Harry Potter And The Half Blood Prince

July 30, 2009
And The Half Blood Prince

And The Half Blood Prince

Setelah menunggu dari bulan November tahun kemarin. Dan setelah menunggu satu minggu setelah premiernya, akhirnya hari sabtu kemarin bisa nonton juga Harry Potter and The Half Blood Prince walaupun harus duduk di kursi kedua dari depan! (*jadi garda depan!:mrgreen: )

Setelah nonton filmnya dari awal sampai dengan selesai, kalo boleh bilang film Harry Potter yang ke enam ini film Harry Potter yang paling dark. Gelap, suram. Hampir semua adegan di film ini gelap.

Soal keseluruhan film, beberapa teman saya bilang kalo film Harry Potter yang ke enam ini adalah film Harry Potter yang paling jelek yang pernah ditonton. Topek, teman di kost Jogja dulu bilang di wall fesbuk saya :

Kecewa dengan harpot, film harpot paling jelek dari semuanya. tul gak plis???

Dan jawaban saya di fesbuk :

Ah…gak juga. buktinya di movie.yahoo.com nilainya B ko!hhhee… tapi cerita “pangeran berdarah campurannya” emang berasa kurang…

Saya punya teman, dan teman saya ini bilang ke teman saya yang lain kalo film Harry Potter yang ke enam ini gak rame sama sekali. Padahal dia nonton pas premiernya.

Pendapat saya? Buat saya pribadi, saya nikmati filmnya dari awal sampai dengan akhir. Saya ngerti jalan ceritanya karena memang pembaca novel Harry Potter. Saya gak bilang film ini jelek. Buat saya filmnya bagus ko, apalagi ceritanya. Ya walaupun cerita soal The Half Blood Prince-nya gak terlalu terexplore, dan gak ada banyak adu sihir.

Cerita lebih banyak terfokus ke death eater alias pelahap maut, Draco Malfoy yang menjadi pengganti ayahnya. Professor Slughorn yang punya kenangan khusus dengan Tom Ridle, si Voldemort. Dan Harry, Ron, Hermione yang udah beranjak gede dan mulai ada perasaan suka-sukaan. Jatuh cinta.

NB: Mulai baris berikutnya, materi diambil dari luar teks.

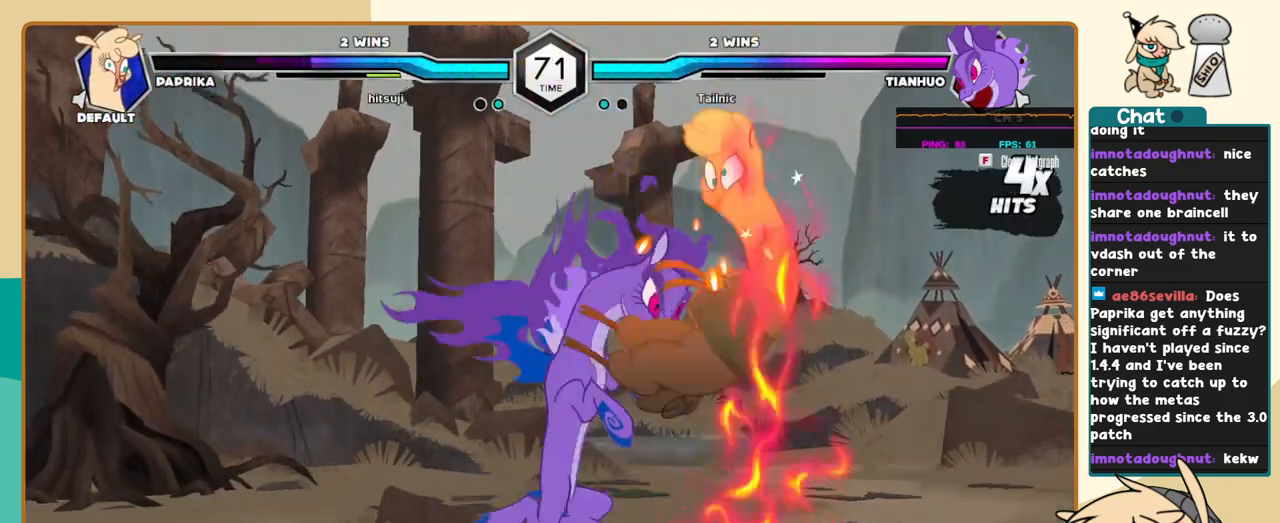
{"keys": ["j"], "events": [[134, "c", "down"], [234, "c", "up"]]}
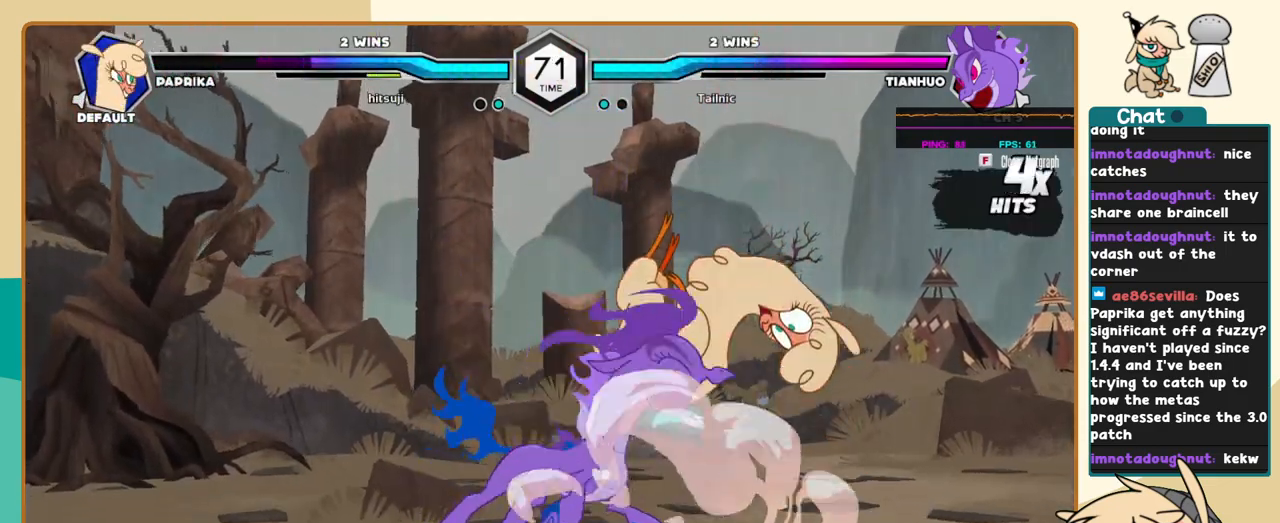
{"keys": ["j"], "events": []}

Saya sendiri nikmatin setiap cerita di filmnya. Cerita di awal dan endingnya buat saya pas, bagus. Cerita ala remaja yang mulai jatuh cinta, cerita humor yang pas, sampai dengan cerita yang suramnya. Dari awal Harry Potter diajak ke rumah Professor Slughorn sampai dengan Horcrux yang diambil Harry dan Dumbledore ternyata palsu, yang asli udah diambil oleh R.A.B

Udah nonton filmnya, Harry Potter And The Half Blood Prince? Bagus? Biasa-biasa aja? Atau jelek dan sama sekali gak rame? Buat yang mau di dalamnya ada banyak adu sihir, efek yang keren, action yang lebih dan segala macamnya, dijamin kamu bakal kecewa kalo udah selesai nonton. Bagi yang belum nonton dan mau nonton, jangan lupa bawa cemilan, supaya gak ngantuk dan ketiduran! :mrgreen:

Satu hal lagi, film yang ke enam ini udah gak cocok buat anak-anak lagi karena ceritanya udah beranjak remaja-dewasa, dan isi yang udah mulai suram, gelap, pembunuhan, dan segala hal lainnya yang gak cocok buat anak-anak.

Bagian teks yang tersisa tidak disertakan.